New Delhi, September 08: With an aim to comprehend microbes' behavior in extreme environments, the Indian Institute of Science (IISc) in collaboration with the Indian Space Research Organisation (ISRO) developed a modular, self-contained to conduct microbial experiments in outer space.
This modular, self-contained device can be used to cultivate microorganisms which in turn, enable scientists to carry out biological experiments even in outer space.
As per the study published in Acta Astronautica,
this device helps to track the growth of a bacterium called Sporosarcina pasteurii over several days, with minimal human involvement. This will help us understand how such microbes behave in an extreme environment. This study will provide valuable insights for human space missions like ‘Gaganyaan’ that are set to be launched in 2022.
The new device uses a combination of Light Emitting Diode (LED) and photodiode sensor to track bacterial growth by measuring optical density or scattering of light. It is similar to spectrophotometers used in the lab. It also comprises separate compartments for different experiments. Each of them contains bacteria and nutrient medium can be mixed to kickstart growth.

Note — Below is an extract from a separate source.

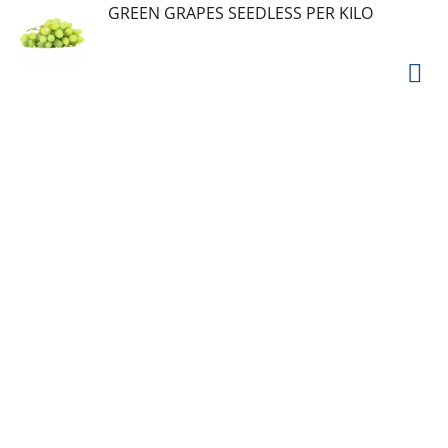
GREEN GRAPES SEEDLESS PER KILO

The data from each cassette is collected and stored independently. Three cassettes are clubbed into a single cartridge, which consumes just under 1W of power. The researchers envision that a full payload will be capable of carrying 12 independent experiments.
“This is a non-traditional environment for the bacteria to grow. It is sealed and has a very small volume. We had to see whether we would get consistent [growth] results in this smaller volume,” says Aloke Kumar, Associate Professor in the Department of Mechanical Engineering, and another senior author.
In the future, this device can also be adapted for studying other organisms such as worms, and for non-biological experiments.